Tel Aviv University launches new Transportation Research Unit

Unit will take an interdisciplinary approach to research, addressing topics such as public transportation use, transportation policy.

Joining the global effort to devise more sustainable and efficient transportation systems, academics at Tel Aviv University launched a unit that will focus on the sector at a ceremony on Wednesday evening.
The Transportation Research Unit will be housed within the university’s geography and human environment department and will be headed by Moshe Givoni, who previously served as a visiting research associate at the University of Oxford’s Transport Studies Unit.
Research in the unit will focus on transportation and mobility, with an emphasis on understanding the social, economic and environmental impacts of the sector, Givoni explained.
In addition to its academic role, the unit aims to take an active part in the public debate on transportation policy, he added.
The unit will take an interdisciplinary approach to research, addressing topics such as public transportation use, transportation policy, the connection between transportation and economic development, transportation and the environment, high-speed trains and air travel in Europe, according to the university.
Evaluating the future of the transportation sector, Givoni emphasized the need to disconnect the link between economic growth and carbon- generating transportation and instead view this type of transportation for its emissions.
“Today we have a culture of a lot of carbon,” Givoni said.

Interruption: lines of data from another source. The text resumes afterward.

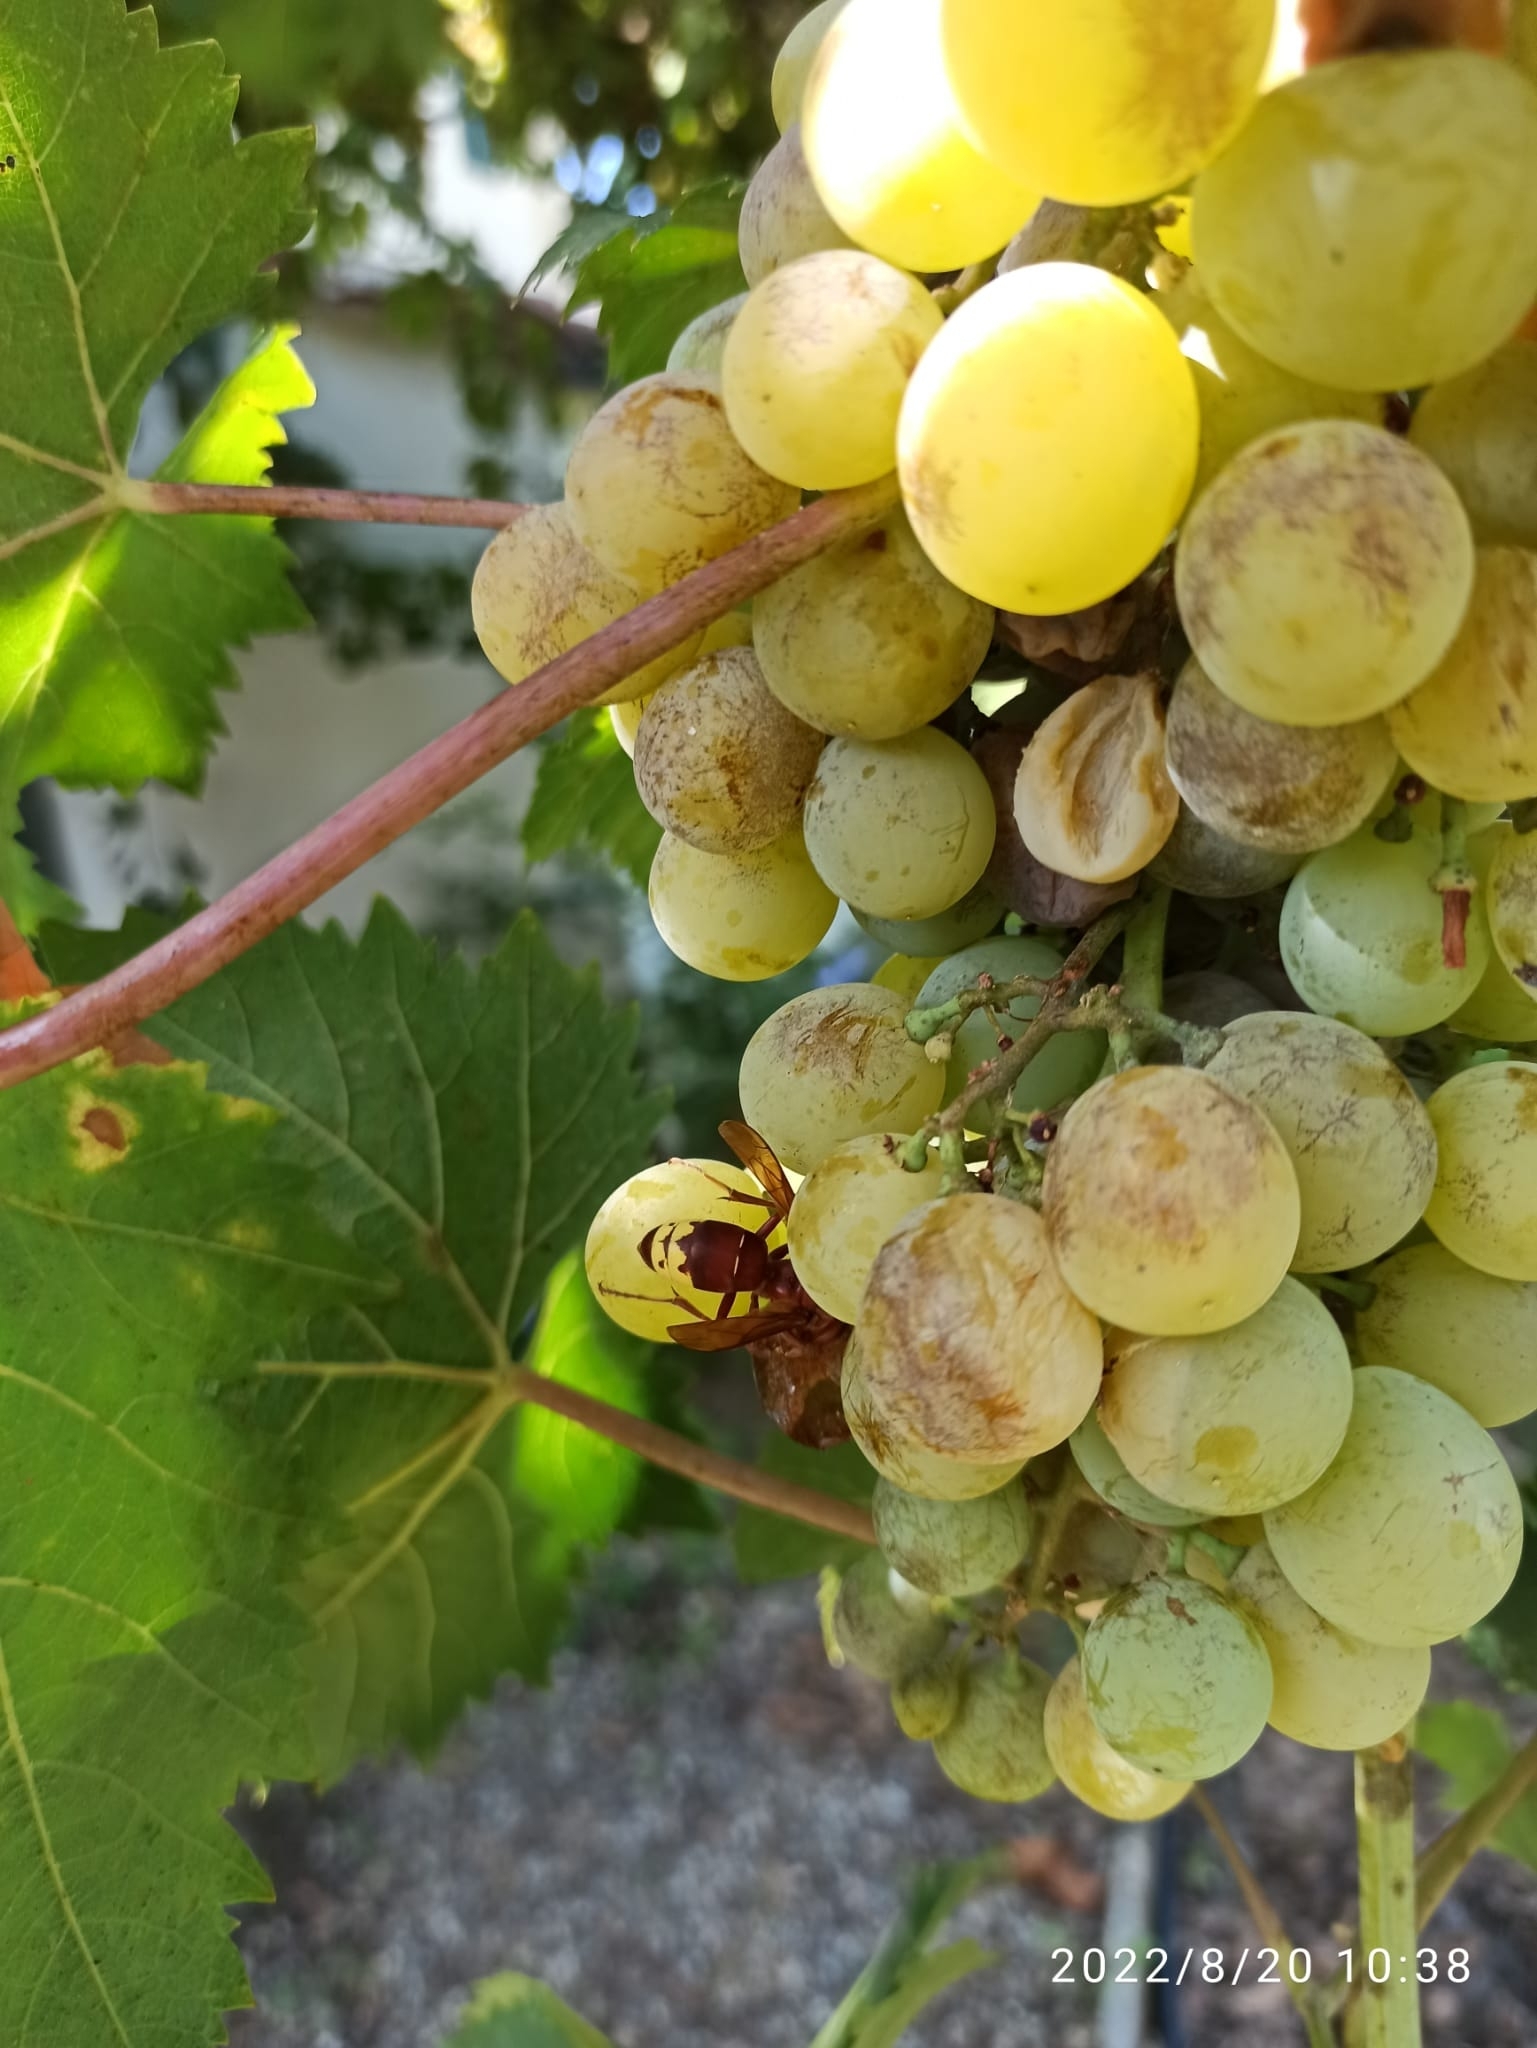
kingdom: Animalia
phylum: Arthropoda
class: Insecta
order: Hymenoptera
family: Vespidae
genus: Vespa
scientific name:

The way to make the transition to low carbon transportation systems will not necessarily be by turning to electric cars en masse or developing sky-train networks, Givoni argued.
Although electric cars might solve problems of air pollution and noise, they still require huge amounts of infrastructure and potentially limit mobility, he said. Technology must also be used to promote tools like electric bicycles or in improving services in public transportation like digitalizing signage, Givoni explained.
Optimal solutions, he added, will focus on exploitation of time rather than saving time.
Givoni’s adviser in England, Prof.
David Banister – with whom he recently published the book Moving Towards Low Carbon Mobility – presented a study he conducted in London regarding such a transition.
Banister took a look at what mechanisms would be necessary to achieve a 60 percent reduction in carbon dioxide emissions from transportation by 2025 and 80% by 2050.
A first approach would involve “pushing technology quite hard in the transportation sector,” explained Banister, who is the director of the University of Oxford’s Transport Studies Unit. Such a technological push would involve the widespread introduction of electric and hybrid cars, such that each vehicle would produce less than 100 grams of carbon dioxide per kilometer.
“Every car in London at that stage would have to be at least as efficient as the Toyota Prius,” Banister said.
A second approach, however, would involve what Banister described as a “smart social policy.”
“This is looking more at lifestyle changes, with acceptance of and necessity for behavioral change,” he said. “This is saying we need to change the way in which we do things, the way in which cities are organized.”
The smart social policy would require less use of the private car, the possibility of car sharing and significant reduction of trip lengths, among other measures.
“What we’re looking at are possible futures,” Banister said. “Reality will be different from both of them.”
Ultimately, Banister and his colleagues concluded that Londoners would have to take advantage of all measures available in order to come near to reaching that 60% emissions reduction target – measures such as lower emissions vehicles, alternative fuels, pricing regimes, increased public transport use, walking and cycling.
“We are able to say that it is possible but it is also very difficult to achieve this level of change,” he said.
Although implementing new technological advances “is hugely important,” and more efficient vehicles are necessary, Banister emphasized that promoting these solutions alone would only bring London halfway to the target.
“We still have to think about the ways we can get people to travel less, with more efficient modes of transport, or use the local facilities,” he said.